Last Sunday I happened to catch”Burned,” an old episode (2007) of Law and Order, Special Victim Units, starring Hargitay (Olivia Benson) and Meloni (Elliot Stabbler). What pulled my attention was the situation: a father (Miles) having a supervised visitation with his daughter, Tessa. The episode starts very well. Any divorced father who had the misfortune to have supervised visitations with his children can sense the tension of such visits in that of Miles and Tessa. Time is counted, it cannot be wasted and fully enjoyed. Realistic touch: the social worker supervising the visit is a bitch. Out of the blue, she decides to cut off the visit, despite Miles’ protest. You just want to have her eat her degree of social worker somewhere, and have her do a job that will entail no contact with people.

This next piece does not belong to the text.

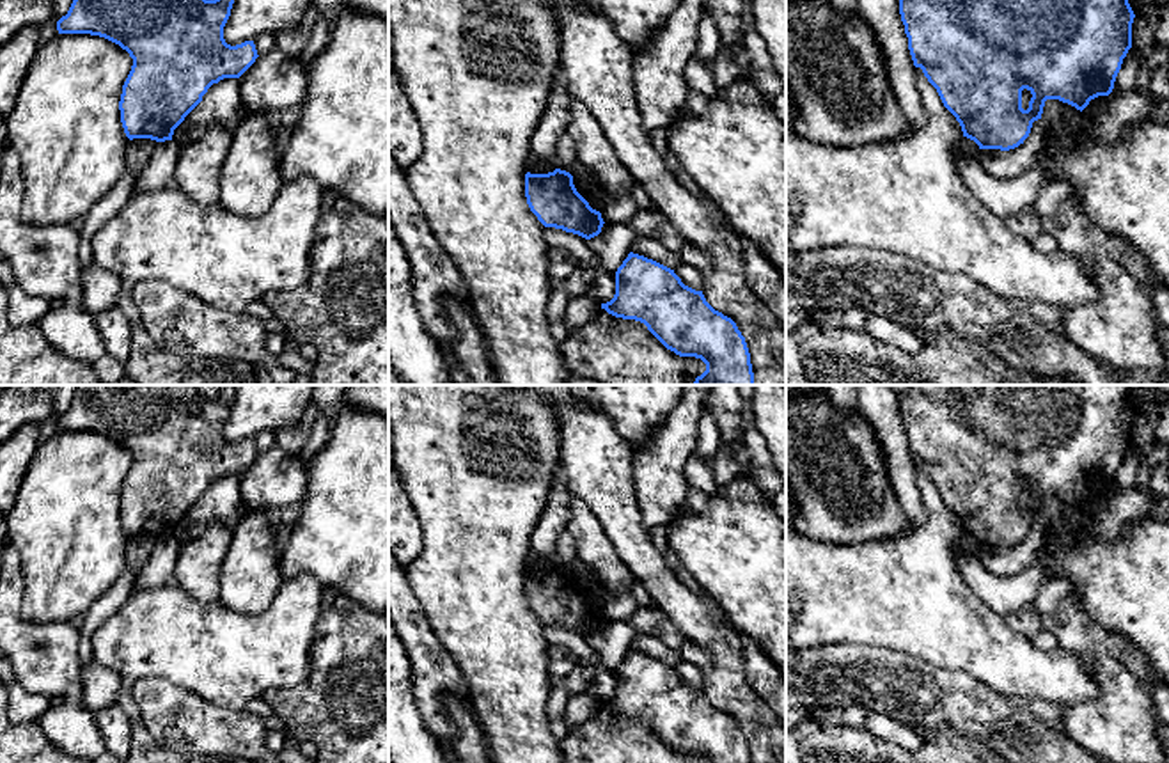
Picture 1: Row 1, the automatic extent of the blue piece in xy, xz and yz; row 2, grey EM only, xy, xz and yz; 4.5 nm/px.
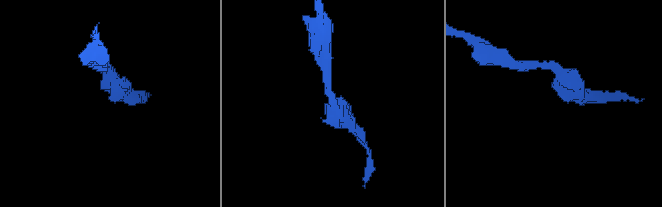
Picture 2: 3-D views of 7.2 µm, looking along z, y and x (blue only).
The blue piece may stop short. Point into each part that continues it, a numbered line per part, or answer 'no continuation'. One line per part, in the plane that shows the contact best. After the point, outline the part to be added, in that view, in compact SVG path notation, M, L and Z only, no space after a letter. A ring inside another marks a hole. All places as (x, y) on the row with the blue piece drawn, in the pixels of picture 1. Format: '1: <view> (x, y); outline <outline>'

At some point tough, Valerie-the divorced mother- is violently dragged out of the shower while at home. She does not see her aggressor and says to the police she has been raped. Fellow Miles, the former husband, is naturally the prime suspect. From then on, the story tends to slide into a politically correct, even-handed distribution of clichés: one bad feature for Valerie, one bad feature for Miles. Valerie is a neurasthenic control freak; Miles is a recovering alcoholic and drug addict. There is a potential there for uncontrolled violence. Indeed, Miles has temper tantrums, some motivated by the fact of not been able to see his daughter Tessa as he pleases. Cliché over cliché: Elliott understands this anger, Olivia doesn’t. Miles and Valerie’s antagonistic divorce is the sample of the larger fight between men and women.
I know I cannot expect a TV show to have the depth of Kramer vs Kramer. Yet “Burned” did not do it for me; the story cannot escape its clichéd premisses. While dying, Valerie cannot bring herself to tell Olivia – an understanding woman- that she was in fact not raped (she had the day of the aggression consensual sex with a colleague); the loving Miles is nonetheless a beast: He eventually throws butane on Valerie who burns to death, in horrendous sufferings. The Ice-T touch. Too dammed dark for me.